**Task brief**
All records are to be reproduced verbatim, with images omitted.

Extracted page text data
□ □ □ □

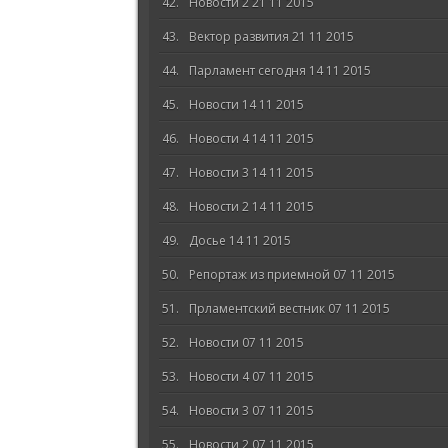
Новости 2 21 11 2015
Вектор развития 21 11 2015
Парламент сегодня 14 11 2015
Новости 14 11 2015
Новости 4 14 11 2015
Новости 3 14 11 2015
Новости 2 14 11 2015
Досье 14 11 2015
Репортаж из приемной 07 11 2015
Прламентский вестник 07 11 2015
Новости 07 11 2015
Новости 4 07 11 2015
Новости 3 07 11 2015
Новости 2 07 11 2015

□ □ □ □

**Exercise response**
Новости 2 21 11 2015
Вектор развития 21 11 2015
Парламент сегодня 14 11 2015
Новости 14 11 2015
Новости 4 14 11 2015
Новости 3 14 11 2015
Новости 2 14 11 2015
Досье 14 11 2015
Репортаж из приемной 07 11 2015
Прламентский вестник 07 11 2015
Новости 07 11 2015
Новости 4 07 11 2015
Новости 3 07 11 2015
Новости 2 07 11 2015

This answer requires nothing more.